- [Extract]
[Start of Attachment]
Yakgwa (약과)

Honey-ginger fried cookies

Yakgwa is a fried wheat cookie — a dough of flour, sesame oil, honey, rice wine, and ginger juice, pressed into a carved flower-shaped mold, fried slowly in warm oil until golden, then submerged in a honey and ginger syrup for at least twenty-four hours. The syrup penetrates the cookie completely during the soaking period, so by the time yakgwa is eaten it is saturated all the way through — sticky on the surface, chewy in the center, with the sesame oil and ginger running through every layer. The flower shape comes from the mold, traditionally carved with a lotus motif, and the impression on the surface is sharp enough in a well-made yakgwa that the petals are distinct. The name translates as medicinal confection — yak meaning medicine, gwa meaning sweet — because honey was understood in pre-modern Korean medicine as a healing substance, and a food built around it carried that designation by association.

The history begins in the Three Kingdoms period, roughly the 1st century BCE to the 7th century CE, where records in the Samguk Yusa — a collection of unofficial Korean histories compiled by the monk Iryeon in the 13th century — describe grain-based confections shaped like fruit and used in ancestral rites when actual fruit was unavailable. The word gwa, meaning cookie or fruit, appears in that context, establishing the earliest traceable lineage for what would become yakgwa. The specific form with honey and sesame oil developed through the Unified Silla period, from the 7th to 10th centuries, when yakgwa was made for Buddhist temple ceremonies and royal households — both contexts where honey was treated as a sacred and medicinal ingredient.

The Goryeo Dynasty, which ran from 918 to 1392, is where yakgwa became culturally central. Buddhism was the state religion, and Buddhist ritual required that ancestral offerings contain no meat — yakgwa, as an elaborate and expensive confection, filled that role on ceremonial tables. The demand for yakgwa during this period was significant enough that Kings periodically issued bans on its production to prevent shortages of flour and honey. A confection banned by royal decree for causing food shortages is a confection being made in very large quantities, which reflects both how embedded it had become in ceremonial life and how costly its ingredients were.

During the Joseon Dynasty the shape was refined into the flower form that became standard — the lotus mold producing the distinctive petaled surface that distinguishes yakgwa from other Korean confections. The soaking period, during which the fried cookie absorbs the ginger honey syrup, was also established during this period as the technique that gives yakgwa its specific texture. The cookies are fried at a lower temperature than most fried dough — slow frying in warm rather than hot oil — which allows the interior to cook through without the exterior hardening before the syrup can penetrate.

Yakgwa appears at Chuseok, Seollal, weddings, death anniversaries, and jesa — the ancestral memorial rites that remain an active part of Korean family practice. It is not everyday food. It is occasion food, made for tables that require something that carries weight. The commercial versions available at Korean markets are chewier and denser than the handmade originals. The homemade version, made correctly with the slow fry and the full soaking period, is flakier and more delicate — light enough that the distinction between the two is immediately apparent to anyone who has eaten both.

A recent viral phenomenon in South Korea called yakgeting — competitive pre-ordering of yakgwa from artisan bakeries that sell out immediately upon release — reflects a renewed interest in traditional Korean confectionery among younger generations, driven partly by social media and partly by a genuine reassessment of hangwa, the broader category of traditional Korean sweets, as serious culinary objects worth pursuing. Yakgwa has been on Korean ceremonial tables for over a thousand years. The pre-order queue is new. The cookie is not.
[End of Attachment]
- [Your assignment] From the yakgwa text, quote word for word the part that opens with the words containing "During the Joseon" and closes with "syrup can penetrate.".

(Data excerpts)
[Start of Attachment]
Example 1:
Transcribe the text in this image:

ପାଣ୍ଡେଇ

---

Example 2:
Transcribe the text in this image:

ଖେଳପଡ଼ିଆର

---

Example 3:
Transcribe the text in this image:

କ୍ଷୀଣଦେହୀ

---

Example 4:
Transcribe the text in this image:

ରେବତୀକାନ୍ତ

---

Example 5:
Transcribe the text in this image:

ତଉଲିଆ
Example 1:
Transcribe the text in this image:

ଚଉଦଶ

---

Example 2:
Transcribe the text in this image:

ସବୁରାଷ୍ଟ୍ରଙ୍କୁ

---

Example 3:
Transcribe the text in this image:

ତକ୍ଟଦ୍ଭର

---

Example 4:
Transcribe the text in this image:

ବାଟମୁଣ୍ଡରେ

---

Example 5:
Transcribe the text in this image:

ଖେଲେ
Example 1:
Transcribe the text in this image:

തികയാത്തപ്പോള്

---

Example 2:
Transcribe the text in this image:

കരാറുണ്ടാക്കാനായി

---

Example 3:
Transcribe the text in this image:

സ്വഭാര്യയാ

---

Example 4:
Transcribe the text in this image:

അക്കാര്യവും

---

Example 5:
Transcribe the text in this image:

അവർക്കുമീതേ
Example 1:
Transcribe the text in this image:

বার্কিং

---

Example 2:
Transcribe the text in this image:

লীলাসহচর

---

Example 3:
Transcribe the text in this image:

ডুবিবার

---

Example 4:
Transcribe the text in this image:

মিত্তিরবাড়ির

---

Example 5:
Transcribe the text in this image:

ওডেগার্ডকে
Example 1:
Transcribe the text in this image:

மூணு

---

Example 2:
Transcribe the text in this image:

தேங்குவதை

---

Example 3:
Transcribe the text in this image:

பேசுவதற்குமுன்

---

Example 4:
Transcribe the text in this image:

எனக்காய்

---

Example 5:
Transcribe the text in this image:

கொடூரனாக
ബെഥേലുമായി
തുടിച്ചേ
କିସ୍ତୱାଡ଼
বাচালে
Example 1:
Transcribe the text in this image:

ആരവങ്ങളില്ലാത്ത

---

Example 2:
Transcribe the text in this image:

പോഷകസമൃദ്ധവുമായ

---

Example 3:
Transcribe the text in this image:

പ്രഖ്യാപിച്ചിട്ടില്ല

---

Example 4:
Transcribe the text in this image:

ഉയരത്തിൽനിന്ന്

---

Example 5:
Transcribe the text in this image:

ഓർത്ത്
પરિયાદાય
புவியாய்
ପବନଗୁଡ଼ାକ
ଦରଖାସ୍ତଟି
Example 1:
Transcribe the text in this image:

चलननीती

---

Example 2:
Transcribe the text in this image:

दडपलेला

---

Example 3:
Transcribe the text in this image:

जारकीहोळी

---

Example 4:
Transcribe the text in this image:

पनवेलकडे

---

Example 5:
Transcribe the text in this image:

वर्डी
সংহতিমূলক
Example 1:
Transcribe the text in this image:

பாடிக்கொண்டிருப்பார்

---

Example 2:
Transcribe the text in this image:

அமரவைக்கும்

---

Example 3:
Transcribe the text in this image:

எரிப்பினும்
[End of Attachment]
- [Task response]
During the Joseon Dynasty the shape was refined into the flower form that became standard — the lotus mold producing the distinctive petaled surface that distinguishes yakgwa from other Korean confections. The soaking period, during which the fried cookie absorbs the ginger honey syrup, was also established during this period as the technique that gives yakgwa its specific texture. The cookies are fried at a lower temperature than most fried dough — slow frying in warm rather than hot oil — which allows the interior to cook through without the exterior hardening before the syrup can penetrate.